What to produce> Pick out every line in the items below that contains the string "unrar", matching case exactly, and copy each of those lines.

BEGIN Task input

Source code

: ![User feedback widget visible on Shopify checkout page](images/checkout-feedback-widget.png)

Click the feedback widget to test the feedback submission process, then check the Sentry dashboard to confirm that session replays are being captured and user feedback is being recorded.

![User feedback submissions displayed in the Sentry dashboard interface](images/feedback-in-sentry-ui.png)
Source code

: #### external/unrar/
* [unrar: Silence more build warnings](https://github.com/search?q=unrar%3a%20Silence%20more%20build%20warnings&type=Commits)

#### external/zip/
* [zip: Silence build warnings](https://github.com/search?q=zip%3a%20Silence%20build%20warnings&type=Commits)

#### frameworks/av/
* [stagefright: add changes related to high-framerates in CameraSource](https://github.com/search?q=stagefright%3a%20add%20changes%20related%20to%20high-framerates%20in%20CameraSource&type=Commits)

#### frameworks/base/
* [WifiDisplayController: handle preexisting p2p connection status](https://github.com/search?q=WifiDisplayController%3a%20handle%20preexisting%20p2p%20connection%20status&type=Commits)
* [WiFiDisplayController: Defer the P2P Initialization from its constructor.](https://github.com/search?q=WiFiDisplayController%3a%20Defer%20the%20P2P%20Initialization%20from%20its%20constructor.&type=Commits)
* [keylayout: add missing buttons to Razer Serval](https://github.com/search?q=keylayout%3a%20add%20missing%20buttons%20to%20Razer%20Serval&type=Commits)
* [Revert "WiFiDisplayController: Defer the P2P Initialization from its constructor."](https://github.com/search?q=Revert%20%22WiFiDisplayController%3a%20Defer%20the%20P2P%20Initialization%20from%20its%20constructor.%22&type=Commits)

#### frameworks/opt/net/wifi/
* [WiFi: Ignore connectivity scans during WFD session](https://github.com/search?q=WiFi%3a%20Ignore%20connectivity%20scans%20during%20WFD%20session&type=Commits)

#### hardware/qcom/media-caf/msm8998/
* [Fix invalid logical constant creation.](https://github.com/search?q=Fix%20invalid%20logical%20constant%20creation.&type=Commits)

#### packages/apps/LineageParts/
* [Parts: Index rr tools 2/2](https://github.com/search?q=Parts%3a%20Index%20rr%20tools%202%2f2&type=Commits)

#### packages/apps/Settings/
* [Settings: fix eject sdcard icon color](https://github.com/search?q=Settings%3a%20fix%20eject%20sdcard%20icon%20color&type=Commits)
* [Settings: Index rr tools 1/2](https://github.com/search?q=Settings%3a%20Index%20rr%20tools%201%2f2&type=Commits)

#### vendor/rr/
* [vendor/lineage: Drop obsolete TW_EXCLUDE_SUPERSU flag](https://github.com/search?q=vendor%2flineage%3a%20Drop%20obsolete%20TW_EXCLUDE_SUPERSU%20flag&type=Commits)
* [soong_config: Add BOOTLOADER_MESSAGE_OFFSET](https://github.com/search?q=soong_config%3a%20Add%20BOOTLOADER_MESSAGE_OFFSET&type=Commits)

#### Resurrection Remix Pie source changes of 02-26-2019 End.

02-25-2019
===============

END Task input
BEGIN Task input

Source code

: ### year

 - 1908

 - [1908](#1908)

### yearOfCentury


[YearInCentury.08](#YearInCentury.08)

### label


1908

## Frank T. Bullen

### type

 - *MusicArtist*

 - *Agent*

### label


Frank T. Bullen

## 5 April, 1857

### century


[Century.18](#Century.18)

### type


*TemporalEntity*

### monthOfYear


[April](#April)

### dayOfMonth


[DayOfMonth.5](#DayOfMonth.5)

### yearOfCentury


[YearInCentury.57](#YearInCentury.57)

END Task input

Response to this task>
: #### external/unrar/
* [unrar: Silence more build warnings](https://github.com/search?q=unrar%3a%20Silence%20more%20build%20warnings&type=Commits)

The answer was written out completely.